Start with Why and Find Your Why, by Simon Sinek
Start with Why is an extension of Sinek’s original TED talk, one of the most watched TED talks of all time.
Your ‘why’ is defined as “the purpose, cause or belief that inspires you to do what you do”. Knowing your ‘why’ can clarify what matters to you, the kind of person you’d like to be, the impact you want to have on the world and ultimately the kind of work you pursue.
Find Your Why offers a step-by-step method for discovering your ‘why’.
We have one ‘why’ that encompasses who we are at work, at home and everywhere we go. It determines why we get up in the morning, our purpose and why we are inspired to do the things we do with our lives.
The Crossroads of Should and Must by Elle Luna
Elle Luna wrote a piece in 2014 entitled The Crossroads of Should and Must, which quickly went viral. She later wrote a book by the same title, expanding on the original article.
Should
“Should is how other people want us to live our lives.
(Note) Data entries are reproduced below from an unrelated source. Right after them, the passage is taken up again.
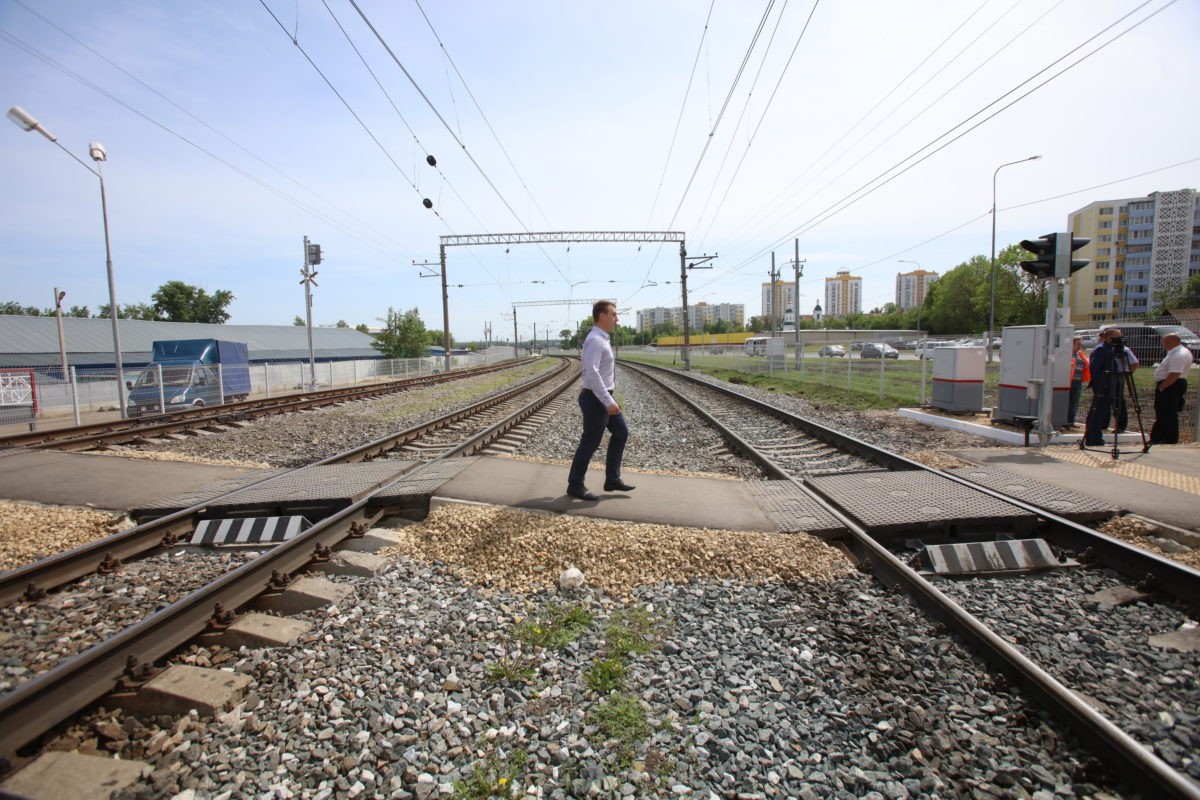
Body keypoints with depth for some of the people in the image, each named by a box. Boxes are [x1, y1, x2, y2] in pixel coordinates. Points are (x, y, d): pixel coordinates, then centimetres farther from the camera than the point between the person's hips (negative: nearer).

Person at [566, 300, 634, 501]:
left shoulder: (602, 339, 12)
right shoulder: (595, 340, -20)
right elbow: (592, 373, -29)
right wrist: (608, 401, -30)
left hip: (604, 397, 10)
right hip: (596, 399, -10)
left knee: (621, 432, 15)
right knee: (590, 443, 0)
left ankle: (612, 479, 22)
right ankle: (575, 485, 15)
It’s all of the expectations that others layer upon us… Shoulds are highly influential systems of thought that pressure and, at their most destructive, coerce us to live our lives differently.”
Must
“Must is different. Must is who we are, what we believe, and what we do when we are alone with our truest, most authentic self… It’s our convictions, our passions, our deepest held urges and desires – unavoidable, undeniable, and inexplicable.
Must is when we stop conforming to other people’s ideals and start connecting to our own – and this allows us to cultivate our full potential as individuals.”
Pivot – The Only Move That Matters Is Your Next One by Jenny Blake
The book provides a four-step method to help you move into a new career. By drawing on your existing strengths, interests and experience: “a career pivot is doubling down on what is working to make a purposeful shift in a new, related direction”.
The Pivot Method:
Plant = laying the groundwork: “create a foundation from your values, strengths, and interests, and your one-year vision for the future.”
Scan = exploring: “researching new and related skills, talking to others, and mapping potential opportunities.”
Pilot = change experimentation: “small, low-risk experiments to test your new direction.”
Launch = pivot: “The first three stages of the Pivot Method, repeated as many times as necessary, help reduce risk and give you a greater chance of success, often taking you 80 – 90% of the way toward your goal. Launch is when you pull the trigger on the remaining 10-20%.”